Parents, grandparents, and older siblings can use story time to help babies learn about the world and develop language skills, and to strengthen family bonds. And of course reading to a baby from a young age is incredibly important in laying the foundation for the child’s own future reading skills. As a new parent, I hear all the time about how wonderful reading is for a baby's development. I've enjoyed reading to my daughter since she was born, so I was excited when her dad, who is a special education teacher, had the chance to take a course in childhood literacy. We've tried to incorporate some of the techniques he learned into our habits at home. The background on how children learn is fascinating, and I thought I'd share some of it.

One of the goals of reading to a baby is to develop “print awareness”. Print awareness starts before children even understand that words on a page mean anything. Repeated association of printed text with sounds and words builds to the eventual understanding that letters contains meaning. This is the very basis of literacy in early childhood, and it is one of the reasons reading with babies is so beneficial.
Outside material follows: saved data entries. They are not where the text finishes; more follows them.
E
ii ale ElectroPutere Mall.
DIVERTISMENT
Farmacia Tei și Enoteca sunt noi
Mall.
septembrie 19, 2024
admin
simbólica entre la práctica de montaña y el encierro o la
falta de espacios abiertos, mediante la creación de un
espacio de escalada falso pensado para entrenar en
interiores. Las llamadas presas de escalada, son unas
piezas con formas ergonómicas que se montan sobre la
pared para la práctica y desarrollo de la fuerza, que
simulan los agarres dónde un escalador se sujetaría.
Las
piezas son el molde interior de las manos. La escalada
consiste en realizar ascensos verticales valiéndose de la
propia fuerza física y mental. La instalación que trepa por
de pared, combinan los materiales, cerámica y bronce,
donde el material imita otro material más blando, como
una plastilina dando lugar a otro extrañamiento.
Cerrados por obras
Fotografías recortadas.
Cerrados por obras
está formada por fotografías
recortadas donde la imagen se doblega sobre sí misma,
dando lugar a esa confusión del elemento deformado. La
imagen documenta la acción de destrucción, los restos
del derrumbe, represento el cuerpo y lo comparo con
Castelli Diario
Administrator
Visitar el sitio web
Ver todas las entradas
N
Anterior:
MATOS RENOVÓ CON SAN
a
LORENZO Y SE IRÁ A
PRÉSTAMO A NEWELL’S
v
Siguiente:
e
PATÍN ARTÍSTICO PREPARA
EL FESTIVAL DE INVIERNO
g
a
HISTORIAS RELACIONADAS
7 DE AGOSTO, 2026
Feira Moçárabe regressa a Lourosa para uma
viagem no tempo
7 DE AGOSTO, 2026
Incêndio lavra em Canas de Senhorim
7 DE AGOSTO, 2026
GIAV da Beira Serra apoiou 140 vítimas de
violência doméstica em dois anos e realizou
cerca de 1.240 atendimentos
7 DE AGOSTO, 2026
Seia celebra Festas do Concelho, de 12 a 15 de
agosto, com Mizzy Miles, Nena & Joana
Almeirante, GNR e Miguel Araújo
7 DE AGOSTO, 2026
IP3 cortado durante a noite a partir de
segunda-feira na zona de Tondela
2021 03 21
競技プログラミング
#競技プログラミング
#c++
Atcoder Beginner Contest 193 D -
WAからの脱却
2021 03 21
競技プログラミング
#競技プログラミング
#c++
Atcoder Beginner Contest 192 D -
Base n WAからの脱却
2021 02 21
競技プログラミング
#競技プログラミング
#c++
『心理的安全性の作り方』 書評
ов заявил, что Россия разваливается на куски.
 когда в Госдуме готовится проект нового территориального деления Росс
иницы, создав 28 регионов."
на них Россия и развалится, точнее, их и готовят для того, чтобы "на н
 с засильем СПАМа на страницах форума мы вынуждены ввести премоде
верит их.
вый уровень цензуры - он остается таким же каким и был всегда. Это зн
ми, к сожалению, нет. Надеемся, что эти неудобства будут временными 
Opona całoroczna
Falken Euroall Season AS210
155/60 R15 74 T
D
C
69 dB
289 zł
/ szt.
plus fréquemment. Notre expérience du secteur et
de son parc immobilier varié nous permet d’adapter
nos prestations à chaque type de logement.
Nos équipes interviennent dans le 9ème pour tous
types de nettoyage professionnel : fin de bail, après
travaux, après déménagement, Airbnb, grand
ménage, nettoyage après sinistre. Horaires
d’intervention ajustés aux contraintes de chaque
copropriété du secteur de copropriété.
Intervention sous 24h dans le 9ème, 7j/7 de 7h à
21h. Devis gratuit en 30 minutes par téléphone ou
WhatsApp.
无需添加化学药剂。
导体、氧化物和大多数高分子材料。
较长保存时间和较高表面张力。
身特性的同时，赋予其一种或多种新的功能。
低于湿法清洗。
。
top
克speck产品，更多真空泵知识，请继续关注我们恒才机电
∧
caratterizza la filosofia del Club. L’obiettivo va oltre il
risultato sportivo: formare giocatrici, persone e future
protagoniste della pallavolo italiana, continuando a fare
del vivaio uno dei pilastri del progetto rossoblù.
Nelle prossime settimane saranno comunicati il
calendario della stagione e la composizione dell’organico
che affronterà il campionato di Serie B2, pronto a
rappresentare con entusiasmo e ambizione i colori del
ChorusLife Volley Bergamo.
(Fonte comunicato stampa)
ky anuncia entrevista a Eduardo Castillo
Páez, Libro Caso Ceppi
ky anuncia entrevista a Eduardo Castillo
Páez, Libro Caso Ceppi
So here are some ways to help your child develop print awareness and make the most of story time. Some may be new, and some you may do already. All of them enrich your baby's experience with books and build the foundation for future literacy skills.

For Babies:    

Let baby help turn the pages.  One of the very first lessons a baby learns is that we generally read in one direction. Of course babies will flip pages back and forth and hold books upside down, and it is wonderful for them to explore in their own way. As they become more experienced, they will learn that, in English, we read books from left to right, top to bottom, and of course right-side up.

Change voices for different characters. By differentiating between voices, you introduce the concept of conversation in print. It also makes the story more entertaining for the baby! The child will eventually learn that quotation marks and paragraph spacing represents dialog.

Talk about the pictures on the page. This of course is a chance to interact more with your baby while you read. It also introduces the idea that the words on the page are related to the images, and that people can use written words to describe things they see.

For Toddlers:   

Begin to draw attention to the text on the page by pointing to it. Eventually a baby will be able to tell the difference between pictures and letters in a book. By tracking, or pointing to the words as you read them, you teach the child that you’re not just telling a story about the pictures you see; you are reading the words themselves.

Ask the child to find familiar letters on the page. O is a good one to start with because it has an easily recognizable shape that’s the same in upper- and lower-case. As they begin to learn the alphabet, it’s important that children learn that we use the letters to form words. Picking out letters within words is a great way to introduce the concept.

Look for colors on the page and talk about them. Incorporating any new skill the child is learning into story time reinforces what they’ve learned in other contexts. It also makes the story more exciting; if you’ve just been outside looking at the green grass, and then read about it in a book, the child learns, yet again, that books are a printed representation of the physical world around them.

Talk about the story after you’ve finished reading. Having a conversation summarizing what happened helps the child internalize the story and develop critical thinking skills. Ask age-appropriate questions related to the story, answering them yourself if the child isn’t able to.

These common-sense approaches really do make a difference. Simply by spending time with your children, talking and interacting with books, you're helping them learn fundamental literacy skills. So have fun, and happy reading!